Понять каждую гримасу, подметить все эти лёгкие дрожания в уголках губ, каждый беглый, мгновенный огонёк отразить в себе, под самую последнюю заглянуть личину, – это наслаждение очень изысканное, за которое каждый из нас так благодарен другому поэту.
Наслаждение очень изысканное, хотя и очень опасное. Стрела летит иногда и дальше цели, – слишком тонко выпрядаемая нить слишком рано рвётся между пальцами внезапно дрогнувшей пряхи, – мёд до излиха сладкий в горькое претворяется вдруг яство.
Слишком глубокое понимание собирает сокровища, которых никто не расточал, и жнёт пшеницу, никем не посеянную, радуя лукавых, которые всегда смеются над человеком.
Поэт – вдохновенный творец, чародей и мечтатель. Вот открывает он чужую книгу и ворожит над нею.
Скатерть-самобранка, расстилайся предо мною, – угости меня дивною трапезою. Я хочу тонких вин и благоуханных снедей.
И раскрывается, – и уставлен стол.
Насыщен и пьян, встаю из-за дивного пира, и томно кружится голова, – и погано хихикает один из лукавых, и шепчет вкрадчиво и злобно:
– Пепел и угли – твои снеди, болотною ржавчиною краснеет вино твоё, смрадные черепки – сосуды, изящностью которых прельщался ты.
Посмотри, – он прав, лукавый.
Ну, так что же! Прав и ты, поэт. Ты насладился, – и усладительных мигов никто не отнимет от тебя.
Вот было для тебя творчество иного поэта океаном, переплеснувшим переплеск вольных волн через чёрную черту берегов. Ты прошёл над океаном, шагами измерил ты неизмеримую ширину его, вершками исчислил ты его глубину, – но не стыдись восторженных похвал: не ты ли был солнцем, отразившим свой лик в океане?

*ПРИВЕДЁННЫЕ ЗАПИСИ:*
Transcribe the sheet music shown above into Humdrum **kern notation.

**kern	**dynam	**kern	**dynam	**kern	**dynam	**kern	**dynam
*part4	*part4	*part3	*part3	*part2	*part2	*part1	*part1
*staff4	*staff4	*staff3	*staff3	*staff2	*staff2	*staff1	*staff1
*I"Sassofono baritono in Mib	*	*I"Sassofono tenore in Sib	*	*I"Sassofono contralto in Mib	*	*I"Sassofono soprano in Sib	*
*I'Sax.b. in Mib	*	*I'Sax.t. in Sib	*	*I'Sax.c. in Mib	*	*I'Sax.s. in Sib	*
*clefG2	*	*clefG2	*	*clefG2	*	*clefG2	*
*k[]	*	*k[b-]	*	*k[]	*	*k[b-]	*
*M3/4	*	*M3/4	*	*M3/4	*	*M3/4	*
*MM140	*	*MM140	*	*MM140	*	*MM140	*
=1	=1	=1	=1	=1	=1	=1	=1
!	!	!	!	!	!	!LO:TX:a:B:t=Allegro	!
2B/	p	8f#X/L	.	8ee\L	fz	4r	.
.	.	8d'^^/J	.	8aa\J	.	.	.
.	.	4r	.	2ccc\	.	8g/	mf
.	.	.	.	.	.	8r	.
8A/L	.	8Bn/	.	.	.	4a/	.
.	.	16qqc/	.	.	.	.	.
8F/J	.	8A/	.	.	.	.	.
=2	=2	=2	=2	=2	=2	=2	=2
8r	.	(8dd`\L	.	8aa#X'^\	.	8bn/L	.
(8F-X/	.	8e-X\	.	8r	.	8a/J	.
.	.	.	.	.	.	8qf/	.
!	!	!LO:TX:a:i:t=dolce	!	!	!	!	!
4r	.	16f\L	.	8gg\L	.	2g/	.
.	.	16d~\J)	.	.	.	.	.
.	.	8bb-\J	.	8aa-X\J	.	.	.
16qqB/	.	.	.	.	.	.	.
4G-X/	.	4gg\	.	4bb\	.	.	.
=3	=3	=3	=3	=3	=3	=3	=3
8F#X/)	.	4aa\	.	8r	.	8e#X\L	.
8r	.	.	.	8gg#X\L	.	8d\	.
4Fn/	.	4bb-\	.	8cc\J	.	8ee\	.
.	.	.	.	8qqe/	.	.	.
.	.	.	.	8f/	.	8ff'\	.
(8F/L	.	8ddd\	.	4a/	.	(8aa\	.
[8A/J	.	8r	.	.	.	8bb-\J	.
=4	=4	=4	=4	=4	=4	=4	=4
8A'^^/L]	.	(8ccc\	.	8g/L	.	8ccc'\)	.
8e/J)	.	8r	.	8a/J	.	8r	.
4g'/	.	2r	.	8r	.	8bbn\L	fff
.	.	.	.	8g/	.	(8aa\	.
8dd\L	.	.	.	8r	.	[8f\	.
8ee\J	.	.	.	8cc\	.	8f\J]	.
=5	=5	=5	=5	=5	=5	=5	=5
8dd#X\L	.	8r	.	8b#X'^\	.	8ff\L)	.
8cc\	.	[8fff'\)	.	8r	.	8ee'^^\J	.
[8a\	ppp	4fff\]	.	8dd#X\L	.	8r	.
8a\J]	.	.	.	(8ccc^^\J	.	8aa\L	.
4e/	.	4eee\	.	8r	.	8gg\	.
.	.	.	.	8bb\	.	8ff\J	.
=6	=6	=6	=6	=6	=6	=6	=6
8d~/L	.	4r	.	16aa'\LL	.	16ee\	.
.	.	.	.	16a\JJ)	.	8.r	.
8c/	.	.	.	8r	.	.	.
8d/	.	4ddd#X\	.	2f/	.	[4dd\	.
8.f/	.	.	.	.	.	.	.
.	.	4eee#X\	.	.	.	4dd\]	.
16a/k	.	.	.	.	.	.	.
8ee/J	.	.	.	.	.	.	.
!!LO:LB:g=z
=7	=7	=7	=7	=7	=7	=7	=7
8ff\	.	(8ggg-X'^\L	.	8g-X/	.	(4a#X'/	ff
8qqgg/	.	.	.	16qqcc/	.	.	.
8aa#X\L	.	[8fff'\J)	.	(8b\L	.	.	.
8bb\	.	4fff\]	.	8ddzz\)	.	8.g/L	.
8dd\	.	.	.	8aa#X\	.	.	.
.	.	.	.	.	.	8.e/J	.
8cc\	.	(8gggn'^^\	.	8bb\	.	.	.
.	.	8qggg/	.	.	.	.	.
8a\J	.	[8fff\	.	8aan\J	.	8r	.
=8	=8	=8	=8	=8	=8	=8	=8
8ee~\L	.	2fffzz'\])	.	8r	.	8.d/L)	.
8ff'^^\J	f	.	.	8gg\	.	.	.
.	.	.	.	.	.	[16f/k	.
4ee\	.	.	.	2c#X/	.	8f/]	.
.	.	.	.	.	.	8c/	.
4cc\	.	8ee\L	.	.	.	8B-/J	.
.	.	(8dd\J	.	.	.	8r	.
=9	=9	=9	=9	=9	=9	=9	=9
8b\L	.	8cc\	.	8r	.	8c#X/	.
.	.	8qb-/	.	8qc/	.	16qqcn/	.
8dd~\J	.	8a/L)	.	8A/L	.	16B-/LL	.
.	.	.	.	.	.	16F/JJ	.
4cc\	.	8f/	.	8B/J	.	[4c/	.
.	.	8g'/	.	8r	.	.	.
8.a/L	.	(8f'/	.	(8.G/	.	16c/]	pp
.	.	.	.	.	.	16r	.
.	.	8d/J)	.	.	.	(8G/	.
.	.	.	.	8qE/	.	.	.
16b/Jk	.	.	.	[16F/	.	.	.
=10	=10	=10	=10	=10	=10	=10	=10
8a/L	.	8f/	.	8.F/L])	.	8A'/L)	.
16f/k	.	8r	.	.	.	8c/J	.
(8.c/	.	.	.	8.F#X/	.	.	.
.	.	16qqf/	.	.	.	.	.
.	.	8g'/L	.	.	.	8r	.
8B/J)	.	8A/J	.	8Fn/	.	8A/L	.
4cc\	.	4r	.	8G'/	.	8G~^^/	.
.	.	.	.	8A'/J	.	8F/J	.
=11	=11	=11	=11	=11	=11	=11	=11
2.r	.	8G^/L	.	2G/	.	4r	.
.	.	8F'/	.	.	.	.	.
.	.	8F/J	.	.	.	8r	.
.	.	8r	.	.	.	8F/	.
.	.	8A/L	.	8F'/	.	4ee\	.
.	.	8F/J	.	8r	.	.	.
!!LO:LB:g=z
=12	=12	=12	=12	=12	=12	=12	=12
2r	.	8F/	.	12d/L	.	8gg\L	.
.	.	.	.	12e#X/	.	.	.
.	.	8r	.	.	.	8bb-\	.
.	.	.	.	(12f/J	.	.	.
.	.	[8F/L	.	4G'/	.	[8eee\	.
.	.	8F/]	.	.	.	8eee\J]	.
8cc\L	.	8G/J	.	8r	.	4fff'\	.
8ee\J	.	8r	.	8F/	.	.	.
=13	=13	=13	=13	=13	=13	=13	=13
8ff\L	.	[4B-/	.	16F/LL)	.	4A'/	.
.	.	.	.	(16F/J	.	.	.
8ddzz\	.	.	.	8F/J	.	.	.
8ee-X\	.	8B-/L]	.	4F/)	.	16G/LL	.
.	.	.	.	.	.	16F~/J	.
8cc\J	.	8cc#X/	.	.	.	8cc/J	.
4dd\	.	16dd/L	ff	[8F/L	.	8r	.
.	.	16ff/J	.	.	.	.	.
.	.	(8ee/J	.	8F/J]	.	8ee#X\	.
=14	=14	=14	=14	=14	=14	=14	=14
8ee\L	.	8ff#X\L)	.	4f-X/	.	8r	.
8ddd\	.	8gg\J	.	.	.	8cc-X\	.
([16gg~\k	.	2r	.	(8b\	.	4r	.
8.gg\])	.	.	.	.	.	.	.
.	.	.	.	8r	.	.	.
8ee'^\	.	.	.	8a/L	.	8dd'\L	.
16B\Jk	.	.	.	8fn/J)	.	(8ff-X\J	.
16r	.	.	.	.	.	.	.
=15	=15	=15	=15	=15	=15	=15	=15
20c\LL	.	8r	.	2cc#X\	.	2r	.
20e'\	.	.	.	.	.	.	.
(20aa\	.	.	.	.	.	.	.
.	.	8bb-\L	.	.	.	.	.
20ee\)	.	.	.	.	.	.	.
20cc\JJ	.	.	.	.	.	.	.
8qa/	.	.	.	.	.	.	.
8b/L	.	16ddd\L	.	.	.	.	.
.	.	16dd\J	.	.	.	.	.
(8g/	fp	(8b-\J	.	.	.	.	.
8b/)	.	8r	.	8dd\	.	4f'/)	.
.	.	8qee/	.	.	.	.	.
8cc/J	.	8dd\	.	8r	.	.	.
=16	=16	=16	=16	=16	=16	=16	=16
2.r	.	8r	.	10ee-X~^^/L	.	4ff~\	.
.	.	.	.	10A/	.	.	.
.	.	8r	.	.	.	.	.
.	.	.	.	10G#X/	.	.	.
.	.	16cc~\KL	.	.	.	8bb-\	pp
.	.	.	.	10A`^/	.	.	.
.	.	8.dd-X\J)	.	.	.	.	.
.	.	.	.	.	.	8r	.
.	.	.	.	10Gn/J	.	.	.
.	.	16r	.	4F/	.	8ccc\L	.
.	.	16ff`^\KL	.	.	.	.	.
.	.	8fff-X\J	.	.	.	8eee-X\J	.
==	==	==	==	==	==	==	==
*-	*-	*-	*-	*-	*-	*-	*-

*ЗАДАЧА:* Почему, согласно отрывку для чтения, поэт тоже прав, хотя лукавый называет его угощение пеплом и углями? Ответьте одним-двумя предложениями.

*ПОЛНЫЙ ОТВЕТ:* Поэт прав, потому что он насладился, а его усладительных мигов никто у него не отнимет.